Blake Dragon is a musician who performs traditional heavy metal music at religious services throughout the galaxy. His music is a mixture of many different religious traditions. As a theist tending toward a judeo-christian bent Dragon imbibes much of his art with references to themes of sin and redemption.

Key Simming Strategies

Narrative Voice Injection

This involves making use of the narrative voice to add a bit of effect to a post. For example, consider the following piece of text:

The chair under him lurched a few centimetres but his body felt stationary and motionless. It wasn't that the physics on the bridge were in some way violated so much as that his brain, in conforming with the laws dictating the physics of this region of space, did its feeble best to maintain conscious experience with the disjointed information. Where parts of his sensory system were able to register, small temporal fluctuations in other portions of his brain were causing reality's coherence to diminish a bit. Of course Kevin was not able to recognize this at the time, and so I must clarify the matter as his narrator in order that this narrative might maintain the coherence which its subject lacked in experience.

Here, the narrative voice acts as a meta-character, mentioning that he/she/it must clarify a few things for the reader since Breeman himself is unable to fully recognize what he is experiencing.

Historical Memoirs

Breeman frequently cites references from a journal kept by a mysterious and often suicidal great great great ... great grandfather in the 21st century. By means of this source of information I am able to use Breeman as a vehicle to comment on issues today through a 24th century lens.

Nothing is Sacred. Everything is Significant

This has been an underlying creed in my writing here and elsewhere and even in my living of life in general. There is no experience which cannot be explored, no person from whom it is not possible to learn. Even those pessimists I was complaining about earlier in this article can teach us to have greater resiliance in the face of the peanut gallery.

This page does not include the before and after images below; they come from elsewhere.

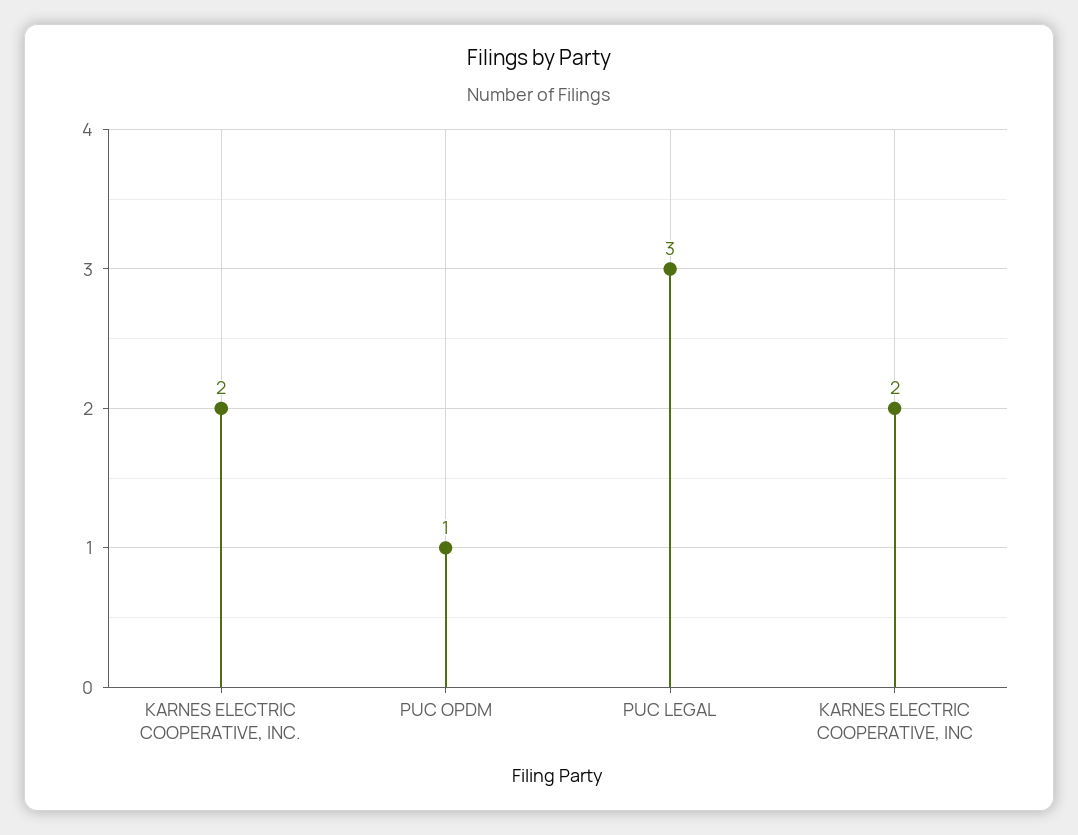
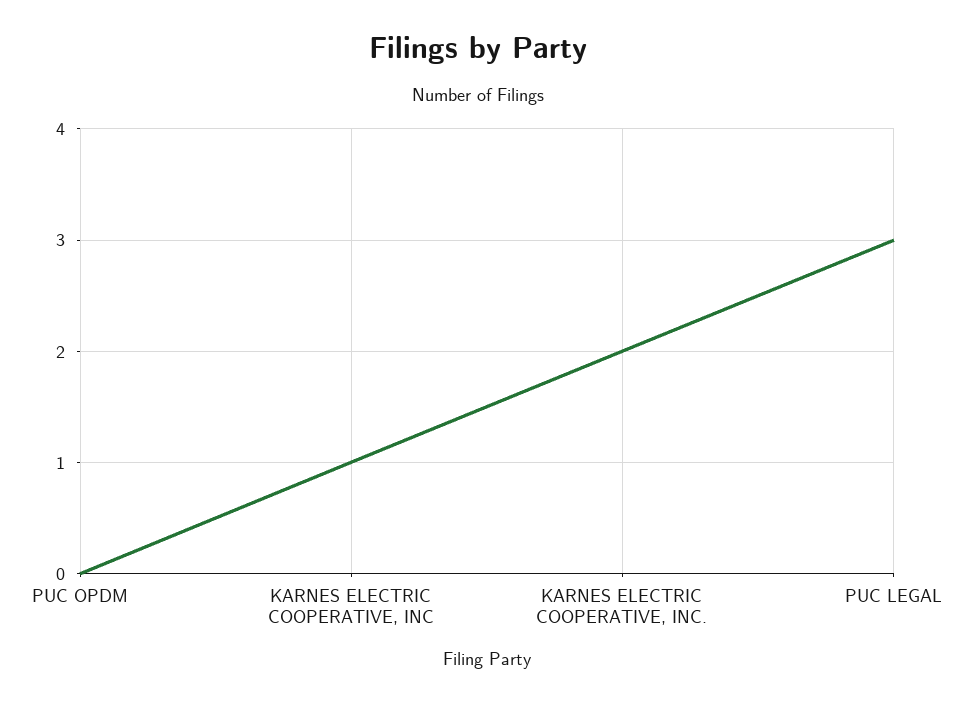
  {
    "KARNES ELECTRIC COOPERATIVE, INC.": 2,
-   "PUC OPDM": 1,
+   "PUC OPDM": 0,
    "PUC LEGAL": 3,
-   "KARNES ELECTRIC COOPERATIVE, INC": 2
+   "KARNES ELECTRIC COOPERATIVE, INC": 1
  }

In producing sims I engage in a no-holds-barred pillaging of my life and of the books I've read, the people I've met, and the places I've been to produce the posts. There's no place I won't go and no experience I won't draw from, good or bad. For example, I was able to capitalize on my experience viewing the rather bothersome movie "Last House on the Left" in improving post traumatic stress narratives for Breeman. Of course I don't add really personal stuff - that goes without saying.